IMG20170511153154.jpg

Lahir di luar negeri. Timor Leste, 24 November 1993. Fisik: gendut, rambut tipis, dulu pernah punya masa lalu tapi sekarang masa lalunya udah tiada. Tahukah kalian apa masa lalunya? Andeng-andeng alias tahi lalat yang cukup besar yang letaknya di bawah mata. Kenapa sudah tiada? Karena si andeng-andeng sudah dipisahkan dengan kulit wajahnya yang tidak halus itu dan ditaro di dompet sebagai jimat, namun sayang dompetnya dijambret. Wkwk. Tiadalah si jimat andeng-andeng itu sekarang. Mungkin dijadikan jimat oleh si jambret kalo mau ngejambret.
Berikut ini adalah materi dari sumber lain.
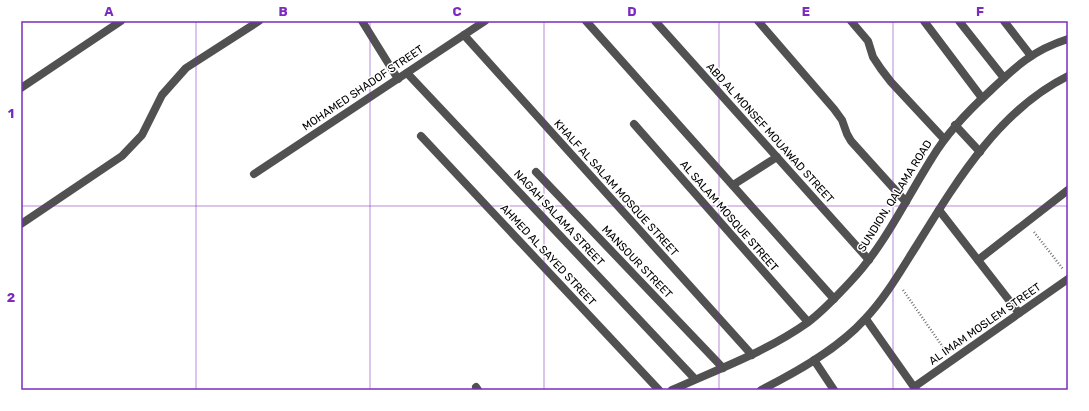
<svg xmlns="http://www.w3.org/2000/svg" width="1089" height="411" font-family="Rubik,sans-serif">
	<rect width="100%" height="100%" fill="#fff"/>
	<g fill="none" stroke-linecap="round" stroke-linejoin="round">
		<g stroke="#737373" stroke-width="2.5" stroke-dasharray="1 2" stroke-linecap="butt">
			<polyline points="1034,232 1063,269"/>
			<polyline points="903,290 945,350"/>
		</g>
		<g stroke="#515151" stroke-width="8">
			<polyline points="362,21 398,79"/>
			<polyline points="586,21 834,299"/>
			<polyline points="655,21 869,260"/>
			<polyline points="758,21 834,109 842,120 847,134 851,141 906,202"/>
			<polyline points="851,21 868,41 873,57 881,69 891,82 944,139"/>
			<polyline points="924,21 982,98"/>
			<polyline points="959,21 1004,78"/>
			<polyline points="1004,21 1031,56"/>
			<polyline points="464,35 752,355"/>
			<polyline points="407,73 695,379"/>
			<polyline points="21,88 121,21"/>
			<polyline points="634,124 808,322"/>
			<polyline points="955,125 980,152"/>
			<polyline points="421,136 659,390"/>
			<polyline points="536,172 723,368"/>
			<polyline points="254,174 485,21"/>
			<polyline points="733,185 777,157"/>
			<polyline points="939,210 1019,313"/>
			<polyline points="21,224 122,156 142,135 162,95 186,68 259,21"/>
			<polyline points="978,260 1068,190"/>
			<polyline points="866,319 916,390"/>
			<polyline points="814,360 834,390"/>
			<polyline points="476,387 478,390"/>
			<polyline points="914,387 1068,279"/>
			<path d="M 672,390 C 718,369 766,352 807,323 C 822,312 838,295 851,281 C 885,245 906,199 932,158 C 947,133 967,112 989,92 C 1015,67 1033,50 1068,39"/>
			<path d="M 761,390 C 797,372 838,349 865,319 C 886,297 901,270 917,245 C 956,182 999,110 1068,76"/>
		</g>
	</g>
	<path fill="none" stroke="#7b2cbf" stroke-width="1" stroke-opacity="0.55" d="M 196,21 L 196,390M 370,21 L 370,390M 544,21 L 544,390M 719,21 L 719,390M 893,21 L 893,390M 21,206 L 1068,206"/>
	<g text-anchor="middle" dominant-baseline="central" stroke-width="3" stroke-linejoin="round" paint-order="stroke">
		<g font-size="11" fill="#000" stroke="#fff">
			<text transform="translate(363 88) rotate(-34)">MOHAMED SHADOF STREET</text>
			<text transform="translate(770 133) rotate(48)">ABD AL MONSEF MOUAWAD STREET</text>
			<text transform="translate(616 188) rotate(48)">KHALF AL SALAM MOSQUE STREET</text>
			<text transform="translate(895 196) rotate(-58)">SUNDION, QALAMA ROAD</text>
			<text transform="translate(729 216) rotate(49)">AL SALAM MOSQUE STREET</text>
			<text transform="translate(559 218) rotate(47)">NAGAH SALAMA STREET</text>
			<text transform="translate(548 255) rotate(47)">AHMED AL SAYED STREET</text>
			<text transform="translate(637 262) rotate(46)">MANSOUR STREET</text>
			<text transform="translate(985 324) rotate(-35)">AL IMAM MOSLEM STREET</text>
		</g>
	</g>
	<rect width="1089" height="411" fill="none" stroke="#ffffff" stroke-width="44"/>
	<rect x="22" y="22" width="1045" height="367" fill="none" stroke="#7b2cbf" stroke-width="1.5"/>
	<g font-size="13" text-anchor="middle" font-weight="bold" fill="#7b2cbf">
		<text x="109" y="16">A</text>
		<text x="283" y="16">B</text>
		<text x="457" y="16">C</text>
		<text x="632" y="16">D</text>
		<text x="806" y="16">E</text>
		<text x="980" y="16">F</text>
		<text x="11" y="118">1</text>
		<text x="11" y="302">2</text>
	</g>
</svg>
Gadis berusia 25 tahun ini jomblo, terakhir pacaran itu pas SMP akrab disapa Tere. Anaknya Bapak Makmur Siburian, anak pertama dari tiga bersaudara. Pertama kali ketemu di tempat kursus bahasa inggris di wilayah kampus, ternyata do’i anak ekonomi juga dan jurusan akuntansi juga. Awalnya aku takut mau berteman sama Tere, soalnya gak bersahabat banget komuk do’i pas pertama ketemu. Eh ternyata anaknya chibi chibi. Tere juga pernah marah sama aku, beliau ngambek gak mau bicara denganku. Ternyata alasannya karena cemburu. Hahaha! Tere pikir, aku melupakannya dan tidak mau berteman lagi dengannya. Hmm, gak gitu juga kali bro..
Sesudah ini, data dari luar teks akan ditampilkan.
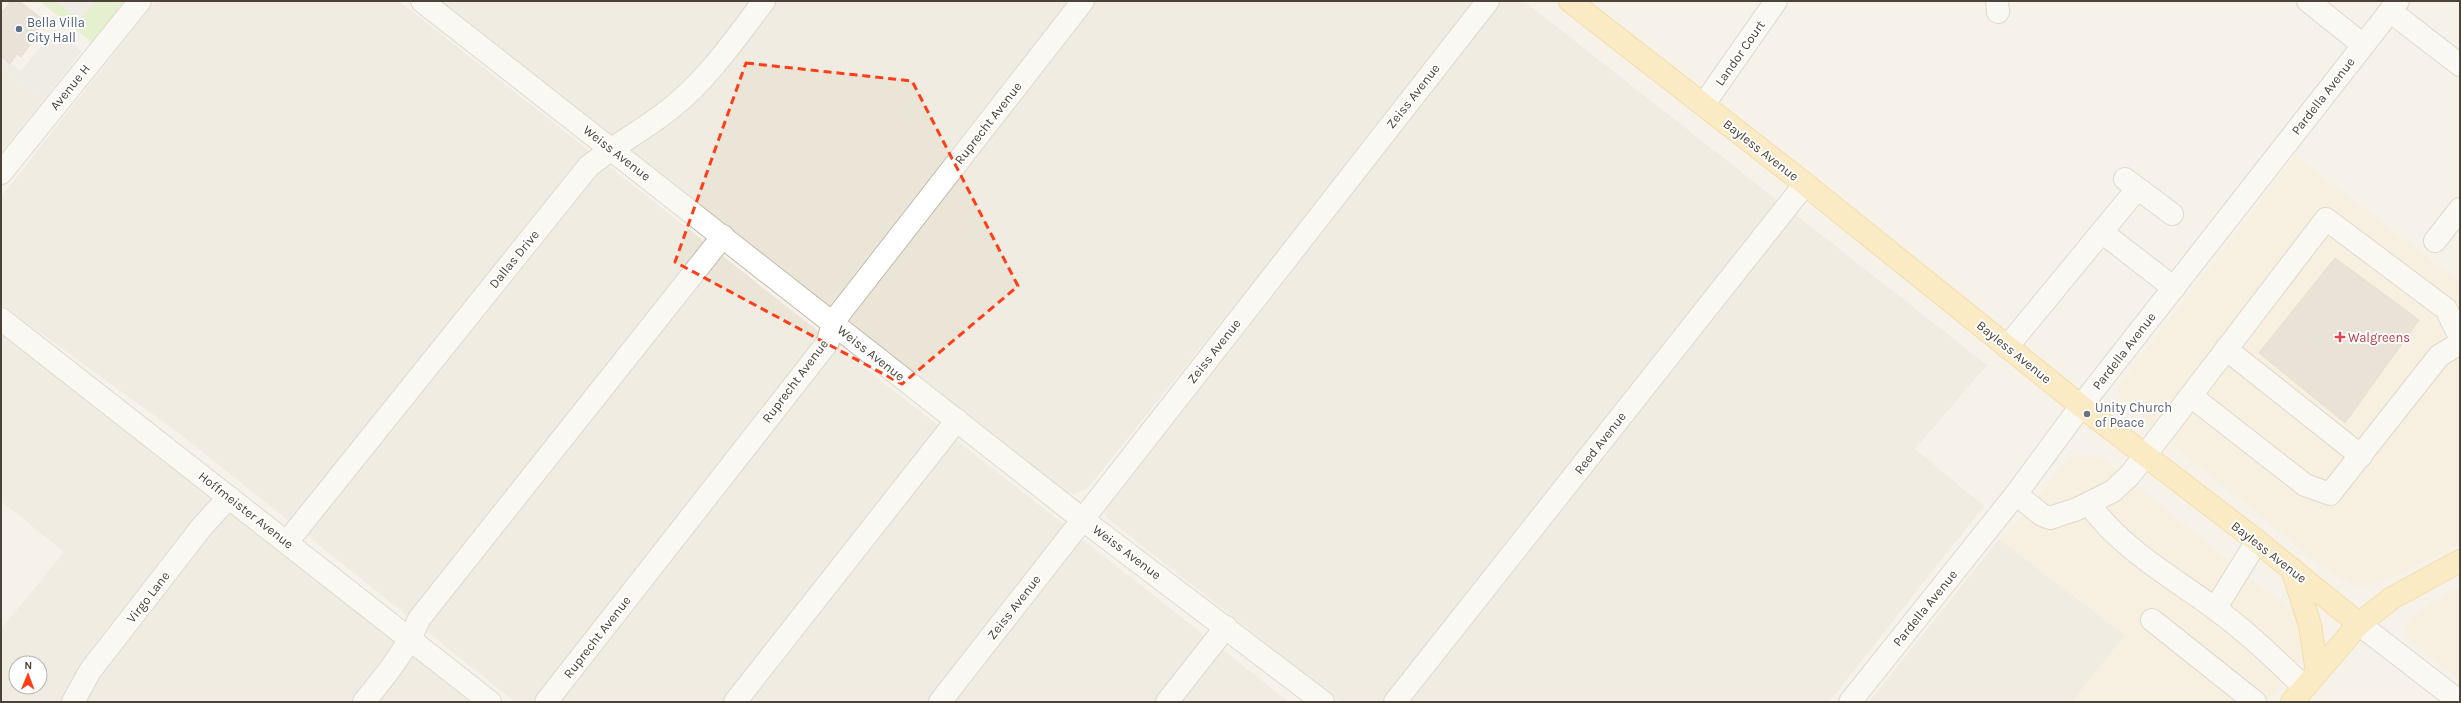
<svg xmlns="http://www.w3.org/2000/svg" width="2461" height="703" viewBox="0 0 2461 703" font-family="Karla,sans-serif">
	<rect width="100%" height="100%" fill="#f6f2ea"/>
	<g fill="#eae5d7" fill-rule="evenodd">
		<polygon points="155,1 399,1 1289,702 515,702 185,438 1,304 1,197"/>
		<polygon points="438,1 1524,1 1987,365 1915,449 1984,506 1829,702 1341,702 1107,518 1104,512 1107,502 1296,264 1278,251 1087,489 1073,494 1057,487"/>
		<polygon points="1,67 44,100 1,153"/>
		<path d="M1 332 473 702H1V629L64 552 1 501ZM16 663H40V687H16Z"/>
		<polygon points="1999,539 2125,635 2072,702 1869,702"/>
	</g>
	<g fill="#f9ead4">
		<polygon points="2295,156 2460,282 2460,544 2393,577 2358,588 2329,572 2123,404 2118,393 2119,385"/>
		<polygon points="2079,456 2092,456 2106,461 2301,619 2306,645 2301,658 2267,702 2072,702 2125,635 1999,539 2019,520 2069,458"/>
		<polygon points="2460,586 2460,679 2423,652 2405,633 2407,623 2414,614"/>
	</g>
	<polygon fill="#d1edaf" points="39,1 124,1 93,43"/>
	<g fill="#e7e5e1">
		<polygon points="55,1 95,1 80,20"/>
		<polygon points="54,30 82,51 44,100 1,67 1,56 21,71"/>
	</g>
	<g fill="#d9cfbe" stroke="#d4c7b0">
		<polygon points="11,1 19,1 44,20 31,38 34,40 21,57 17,54 10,64 1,56 1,13"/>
		<polygon points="2335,258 2419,320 2345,423 2259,353"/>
	</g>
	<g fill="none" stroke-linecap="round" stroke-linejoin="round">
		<g stroke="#c3bbab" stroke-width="24">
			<g id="minor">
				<polyline points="422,1 1082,519 1323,702"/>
				<polyline points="1997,1 1998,12"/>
				<polyline points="2308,1 2363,45"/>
				<polyline points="2390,11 2460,65"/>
				<polyline points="1704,104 1776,1"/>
				<polyline points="1,173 140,1"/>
				<polyline points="2125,179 2172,214"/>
				<polyline points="2103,233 2174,288"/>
				<polyline points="2435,241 2460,209"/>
				<polyline points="1,319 490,702"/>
				<polyline points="2007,347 2137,189"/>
				<polyline points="2226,349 2361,456"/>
				<polyline points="2191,396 2305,485 2330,494 2439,356 2460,343"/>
				<polyline points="2016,494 2042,515 2050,518 2077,509 2113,491 2130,475 2326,219 2446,309 2460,337"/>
				<path d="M2089 504C2120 547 2167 574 2210 605 2244 629 2274 658 2304 687"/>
				<path d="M287 542 588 167C614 145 644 130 670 109 708 79 735 39 764 1"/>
				<polyline points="2215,609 2257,541"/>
				<polyline points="2152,620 2255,702"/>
				<polyline points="2359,624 2460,702"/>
				<polyline points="73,702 90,671 201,528 229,497"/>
				<path d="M364 702C386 675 406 651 419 619L723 236"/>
				<polyline points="546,702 828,342 833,322 1083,1"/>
				<polyline points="735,702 957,420"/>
				<polyline points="940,702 1488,1"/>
				<polyline points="1167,702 1226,627"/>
				<polyline points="1395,702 1805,184"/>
				<polyline points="1850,702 2016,494 2081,406 2398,1"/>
			</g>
		</g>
		<g stroke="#efc55f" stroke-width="24">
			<g id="major">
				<polyline points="1570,1 1805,184 2081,406 2257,541 2359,624"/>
				<polyline points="2292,569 2310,625 2317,672"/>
				<polyline points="2292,702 2359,624 2392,598 2460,561"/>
			</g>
		</g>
		<use href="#minor" stroke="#fff" stroke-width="22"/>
		<use href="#major" stroke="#ffe39a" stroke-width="22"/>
	</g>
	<path d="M0 0H2461V703H0ZM746 63 912 81 1018 286 902 384 675 262Z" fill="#f6f2ea" fill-opacity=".55" fill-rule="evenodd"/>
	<path fill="none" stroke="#ff3d18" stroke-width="3" stroke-dasharray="8 5" stroke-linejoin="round" d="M746 63 912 81 1018 286 902 384 675 262Z"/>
	<circle fill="#5c6f8a" stroke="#fff" stroke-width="1.5" cx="19" cy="29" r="4"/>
	<path fill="#e0444e" stroke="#fff" stroke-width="1.5" d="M2338 331h4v4h4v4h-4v4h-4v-4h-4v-4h4z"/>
	<circle fill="#6b7280" stroke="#fff" stroke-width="1.5" cx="2087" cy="414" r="4"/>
	<g text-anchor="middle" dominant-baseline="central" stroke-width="4" stroke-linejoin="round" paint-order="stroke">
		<g font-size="13" fill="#4e5e75" stroke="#fff" text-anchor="start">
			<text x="27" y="22">Bella Villa<tspan x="27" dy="15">City Hall</tspan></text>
		</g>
		<g font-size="13" fill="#4b4337" stroke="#fff">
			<text transform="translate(1740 53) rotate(-55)">Landor Court</text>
			<text transform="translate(70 87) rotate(-51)">Avenue H</text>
			<text transform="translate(1413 96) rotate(-52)">Zeiss Avenue</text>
			<text transform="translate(2323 96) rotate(-52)">Pardella Avenue</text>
			<text transform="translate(988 123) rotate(-52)">Ruprecht Avenue</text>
			<text transform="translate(1761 150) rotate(38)">Bayless Avenue</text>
			<text transform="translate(617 153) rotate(38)">Weiss Avenue</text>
			<text transform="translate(514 259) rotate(-51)">Dallas Drive</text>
			<text transform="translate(1214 351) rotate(-52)">Zeiss Avenue</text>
			<text transform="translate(2124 351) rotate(-52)">Pardella Avenue</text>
			<text transform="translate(2014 352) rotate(39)">Bayless Avenue</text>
			<text transform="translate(871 353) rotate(38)">Weiss Avenue</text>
			<text transform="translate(795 381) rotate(-53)">Ruprecht Avenue</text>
			<text transform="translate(1600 443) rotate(-52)">Reed Avenue</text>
			<text transform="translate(246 510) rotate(38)">Hoffmeister Avenue</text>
			<text transform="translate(1127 552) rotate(37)">Weiss Avenue</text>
			<text transform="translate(2269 552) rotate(38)">Bayless Avenue</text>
			<text transform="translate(148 597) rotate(-52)">Virgo Lane</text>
			<text transform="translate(1014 607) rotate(-52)">Zeiss Avenue</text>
			<text transform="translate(1925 608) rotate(-51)">Pardella Avenue</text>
			<text transform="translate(597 637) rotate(-52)">Ruprecht Avenue</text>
		</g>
		<g font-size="13" fill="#be3a42" stroke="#fff" text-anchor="start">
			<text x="2348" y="337">Walgreens</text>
		</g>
		<g font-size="13" fill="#5b616d" stroke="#fff" text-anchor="start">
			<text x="2095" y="407">Unity Church<tspan x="2095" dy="15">of Peace</tspan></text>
		</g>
	</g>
	<rect width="2461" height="703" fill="none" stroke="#4b4337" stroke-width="4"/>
	<g transform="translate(28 675) rotate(1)"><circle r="19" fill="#ffffff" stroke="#b7b4af"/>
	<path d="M0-3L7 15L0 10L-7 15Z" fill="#ff3d18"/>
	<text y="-6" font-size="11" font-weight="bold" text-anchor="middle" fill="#4b4337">N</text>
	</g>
</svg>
Aku salut dengan cewek Batak metal ini, di usianya yang terbilang masih muda, ia menyekolahkan dua orang adiknya, memberi mereka uang saku, dan memenuhi kebutuhan mereka sehingga Tere dipanggil menteri keuangan. Tere senang sekali menggunjingi aku dengan Mamaknya di rumah, dan juga dengan kedua adiknya itu. Senang sekali Tere itu membicarakan hal-hal buruk tentangku kepada keluarganya. Teman macam mana pula itu.

Puspa Dwi Marlita Harahap

IMG20170219120901.jpg

Cantik, jomblo dari lahir.

Rasanya cuma mau nulis itu aja.

Amelia Arianto

img20171118130059.jpg

Anaknya semangat di awal, lalu bosan. Suka traveling, dan ngajakin aku traveling tapi aku sering banget nolak. Karena apa? Karena jadwal kami yang selalu bentrok, karena Amel ngajakin travelnya mahal coy, Raja Ampat coba. Sedih gak sih? Tapi biar begitu, Amel tidak pernah bosan buat ngajak aku jalan-jalan. Maaf ya, Mel bukannnya gak ma uterus. Sebenarnya mau, tapi waktunya itu lho. Aku ini tipikal orang yang dadakan kayak tahu bulat, tapi kamu kan merencanakan jalan-jalan untuk beberapa bulan kemudian.

Uangnya gak habis-habis buat keliling Asia, keliling Indonesia. Bingung sih aku juga.

Dulu, Amel itu sangat kekanakan. Apapun harus diturutin, kalo engga diturutin Amel ngambek. Tapi, Amelia yang sekarang bukanlah Amelia yang dulu. Sekarang Amel jauh lebih bijak, lebih pengertian, dan lebih sabar. Duh, Mew~

Amel itu orangnya suka banget cerita, apalagi cerita tentang cowok dan yang aku bingung, cowok impian Amel itu macam Beckham, tapi laki-laki yang ada di hidupnya itu macam laki-laki kramat semua. Heran akutuuu, udah gitu disia-siain terus pula. Padahal kurang apa sih Amew itu? Cantik, ya gak smart-smart amat sih, penampilan oke, wawasan? So so lah, ya banyak kekurangan juga sih wkwkwk! Intinya worth it to be loved namun sayang, dia tetap saja kesepian.

Tau gak sih, saking kesepiannya Amel nekat video call Tere. Ternyata Tere lagi di ojek. Wkwkwk!! Bayangin gimana terkejudnya Tere. Dia lagi mainin hp sambil nangkring di jok kang ojek, tiba-tiba muncul kamera memaparkan wajahnya yang full di layar itu. Kaget kan? Udah pasti.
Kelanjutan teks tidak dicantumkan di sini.